Makes you think. Ignoring the political undertones of this film, and whether you believe Gore or not, it helps you clearly see that we (humans) are both the villians and victims in this story, that global warming appears to be real, and we can at least try to do something about it.

Warming up (only in the mind)

We barricaded ourselves inside this weekend because of the frigid cold outdoors. Big question: What's with the cold weather?? We spent Saturday listening to the noisy winds battering the side of the house, and even a quick morning walk outside for the paper led to unusual shivering that led to staying inside. Weather.com says it's 6 degrees outside, but feels like -7 here on the southside of Indy. Of course, back in the Michigan hometown it's 3 and feels like 13 below... (Sorry, mom and dad!) And reports are that Monday is going to be the coldest, not even reaching 10 during the warmest part of the day. That's nuts. Reminds me of one of those crazy sci-fi movies about a new ice age (another great way to pass Sunday time when these are on...). Not too fond of this "massive polar vortex" and Arctic cold blast coming down from neighboring Canooks. Is this a record here? Maybe not. But coldest we've seen in the three years since coming to the Hoosier state. At least we don't have much of any snow.

Of course, then there's Florida..... Bad tornadoes. Prayers go out to everyone there who's been hit by that devastating storm. We should feel lucky here - as it could always be worse....

Bonuses have been massive sleep-catchup and classic movie-watching of The Breakfast Club, Groundhog Day and Fast Times. ("Show Dick some respect!") So now, thanks to my sleep-filled day I'm able to last longer into the night-time hours to write, enjoy movies, sip some tea, and play with the crazy cat.

Sunday is, of course, reserved for newspaper reading and Super Bowl preparation and watching, and of course victory that is no doubt headed to Indianapolis. The game will likely warm everyone up, victory or not. So, Go Colts! - (if for no other reason than to encourage the ensuing warmth that will envelop the city following a win!)

Saturday, February 3, 2007

Favorites and not so much

Favorites for the week's end:

- The 1-2:30 a.m. Roast of William Shatner on Comedy Central. Good stuff, though completely unedited language.

- Two plead not guilty to Boston hoax charges.

From fellow blogger Wonkette in D.C.:
The harmless cartoon Lite Brite thingies might just be harmless cartoon Lite Brite thingies, but the prosecutor still has to be very tough and extra-crazy in such a terroristic situation: “Assistant Attorney General John Grossman called the light boards ‘bomblike’ devices and said that if they had been explosive they could have damaged infrastructure and transportation in the city.”
Yes, and if prosecutors were actually barrels of shit wrapped in dynamite, courthouses around the country could be severely damaged and extremely unhygienic.

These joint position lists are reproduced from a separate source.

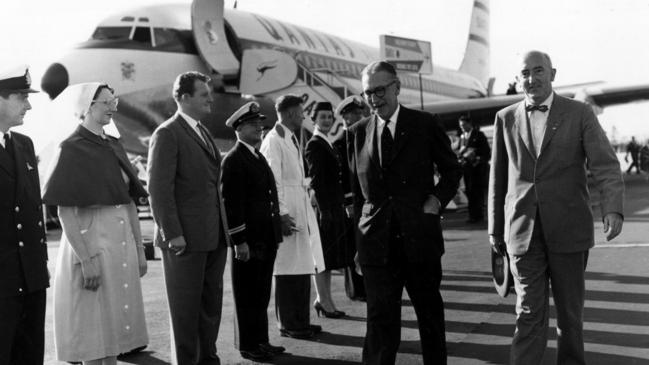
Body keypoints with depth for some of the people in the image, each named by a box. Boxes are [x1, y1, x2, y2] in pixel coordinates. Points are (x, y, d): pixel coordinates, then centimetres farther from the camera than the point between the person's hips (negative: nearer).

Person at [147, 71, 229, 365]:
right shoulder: (167, 134, -9)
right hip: (185, 238, -8)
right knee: (186, 308, 3)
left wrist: (222, 227, 14)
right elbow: (159, 188, -15)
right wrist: (172, 233, -19)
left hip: (214, 236, 8)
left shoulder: (203, 132, 17)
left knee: (212, 303, 14)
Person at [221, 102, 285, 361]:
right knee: (247, 296, 3)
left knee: (261, 294, 16)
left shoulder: (258, 157, 17)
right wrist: (239, 240, -19)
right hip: (248, 241, -8)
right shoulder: (233, 160, -11)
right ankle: (247, 345, 14)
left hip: (266, 239, 8)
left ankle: (260, 340, 27)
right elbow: (231, 203, -16)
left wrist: (276, 233, 17)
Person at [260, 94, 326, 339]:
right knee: (288, 272, -2)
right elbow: (273, 182, -16)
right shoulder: (273, 140, -11)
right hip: (288, 214, -9)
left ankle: (301, 321, 22)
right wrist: (282, 215, -18)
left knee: (303, 269, 12)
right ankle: (288, 325, 9)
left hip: (302, 212, 9)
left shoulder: (292, 139, 17)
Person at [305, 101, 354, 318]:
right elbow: (316, 180, -17)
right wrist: (323, 210, -20)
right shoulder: (314, 145, -11)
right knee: (322, 257, -2)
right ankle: (324, 301, 5)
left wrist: (340, 206, 17)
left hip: (334, 207, 9)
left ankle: (323, 298, 21)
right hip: (324, 208, -9)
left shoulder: (327, 144, 18)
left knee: (328, 258, 13)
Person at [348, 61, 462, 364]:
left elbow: (452, 170, 9)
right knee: (380, 319, 1)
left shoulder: (426, 125, 0)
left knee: (431, 313, 14)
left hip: (420, 236, 0)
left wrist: (437, 198, -6)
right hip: (376, 242, 1)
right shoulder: (358, 132, 6)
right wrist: (363, 221, 6)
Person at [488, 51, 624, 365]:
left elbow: (605, 165, -8)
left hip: (568, 229, 0)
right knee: (529, 313, -3)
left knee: (570, 312, 11)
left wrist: (612, 208, -25)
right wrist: (495, 229, 13)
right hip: (523, 231, 1)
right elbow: (498, 178, 12)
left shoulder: (579, 114, 1)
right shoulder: (506, 118, 8)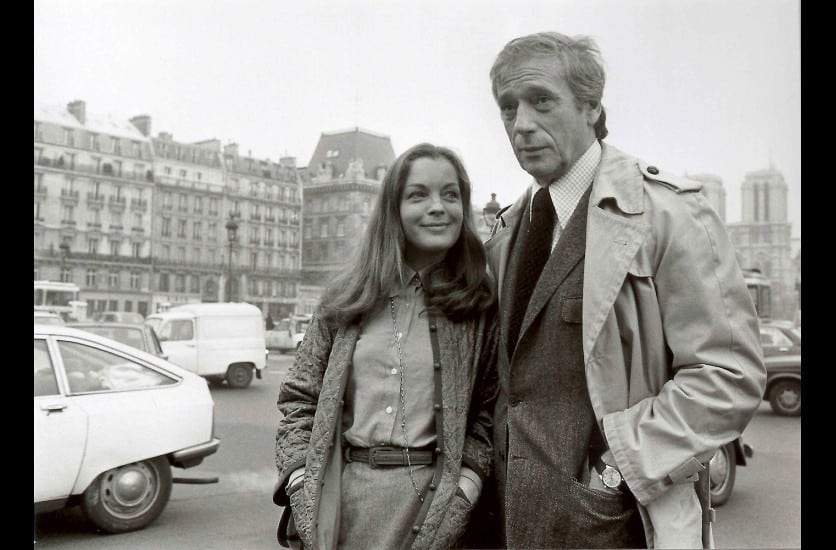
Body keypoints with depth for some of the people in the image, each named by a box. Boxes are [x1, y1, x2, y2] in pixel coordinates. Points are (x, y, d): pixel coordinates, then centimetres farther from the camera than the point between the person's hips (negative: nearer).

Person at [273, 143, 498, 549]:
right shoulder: (346, 298, 3)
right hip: (340, 493, 2)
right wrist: (299, 478, -3)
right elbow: (299, 396, 7)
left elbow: (488, 409, -1)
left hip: (430, 497, -1)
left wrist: (467, 482, -13)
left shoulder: (480, 305, 0)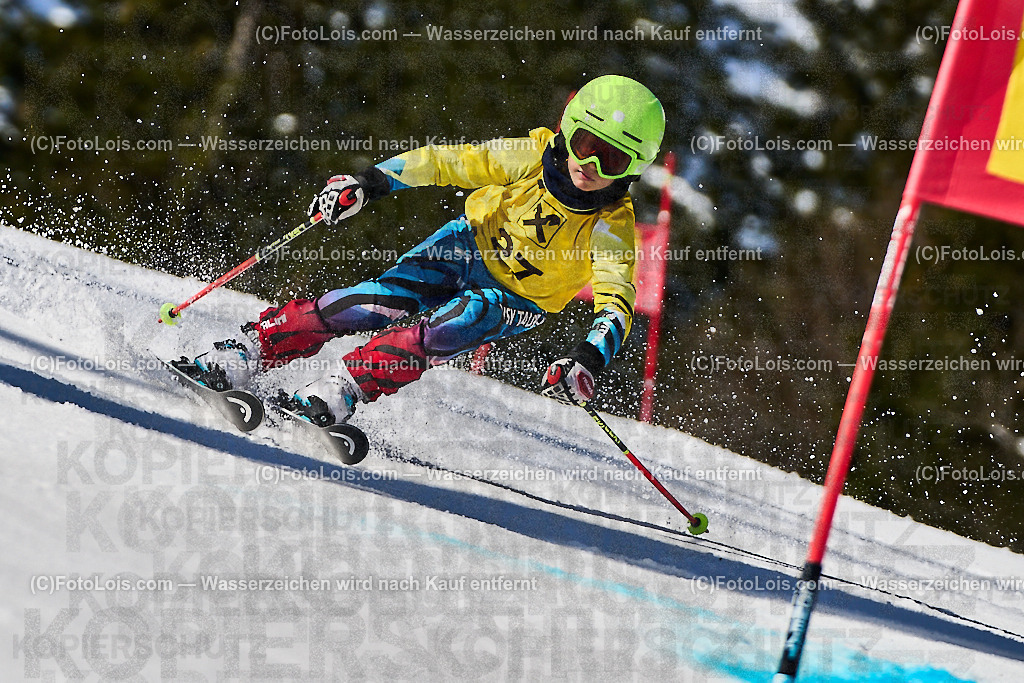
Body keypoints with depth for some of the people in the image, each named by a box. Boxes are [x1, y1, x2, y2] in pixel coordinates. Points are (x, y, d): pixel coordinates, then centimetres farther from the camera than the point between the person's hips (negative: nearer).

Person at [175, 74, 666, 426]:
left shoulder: (612, 230, -26)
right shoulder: (532, 157, -21)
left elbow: (617, 307, -35)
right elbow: (451, 162, -13)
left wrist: (588, 358, -55)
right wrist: (369, 183, -22)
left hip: (516, 302, -1)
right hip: (469, 245, 1)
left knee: (446, 330, -33)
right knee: (371, 306, -21)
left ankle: (338, 394, -35)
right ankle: (242, 356, -17)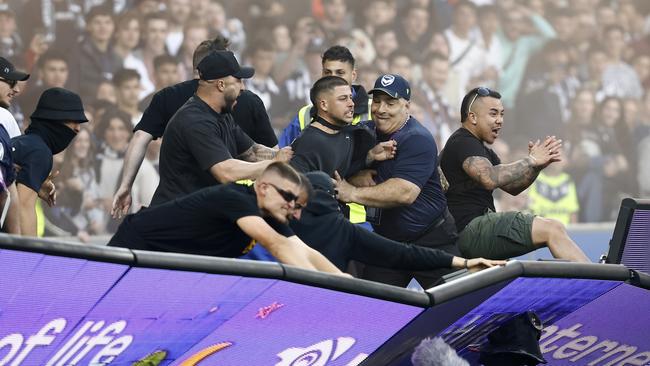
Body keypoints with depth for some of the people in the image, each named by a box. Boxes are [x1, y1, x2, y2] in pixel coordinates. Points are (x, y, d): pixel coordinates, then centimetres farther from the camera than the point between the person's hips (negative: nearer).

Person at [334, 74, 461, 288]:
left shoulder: (417, 140, -17)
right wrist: (356, 178, -12)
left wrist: (354, 194, -28)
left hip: (430, 239, -6)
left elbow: (405, 192, -29)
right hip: (385, 238, 7)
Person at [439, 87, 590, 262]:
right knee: (552, 229, -17)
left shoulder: (482, 150, 25)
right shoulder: (462, 143, -9)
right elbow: (490, 178, -26)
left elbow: (512, 187, 17)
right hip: (471, 230, -10)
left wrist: (537, 166, -1)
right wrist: (531, 161, -17)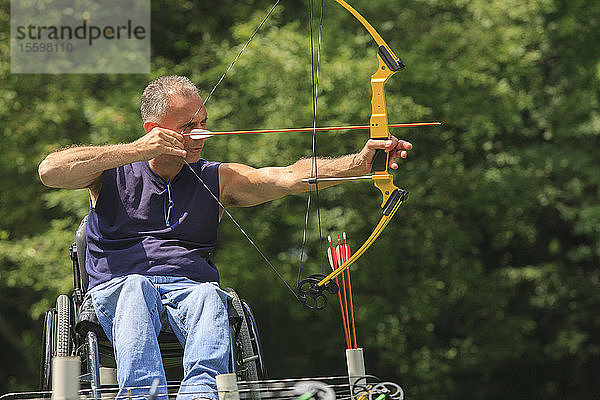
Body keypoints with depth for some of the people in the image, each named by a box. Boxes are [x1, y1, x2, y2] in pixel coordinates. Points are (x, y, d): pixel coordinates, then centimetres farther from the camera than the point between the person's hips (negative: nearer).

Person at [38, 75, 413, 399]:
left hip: (190, 287, 2)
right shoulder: (113, 173, 12)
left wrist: (360, 162, -13)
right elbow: (51, 171, -7)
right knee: (136, 287, -36)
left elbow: (290, 177, 4)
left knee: (207, 295, -33)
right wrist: (135, 150, -13)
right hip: (116, 290, -2)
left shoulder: (219, 179, 18)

NFL bans churches from holding Super Bowl parties, and the shameless lawyers are sending cease and desist letters. Warning: no watching on TVs bigger than 55 inches. This should be a fun PR nightmare for this greedy league.

Star headline from Friday: "Judge: Couple qualifies for stupidity defense." Check it out.

Spring is near, the good little groundhog says. (Clap, cheer!) We love you, Phil. And in honor, Groundhog Day the movie was on at least twice on different stations - classic. Bye bye Old Man Winter!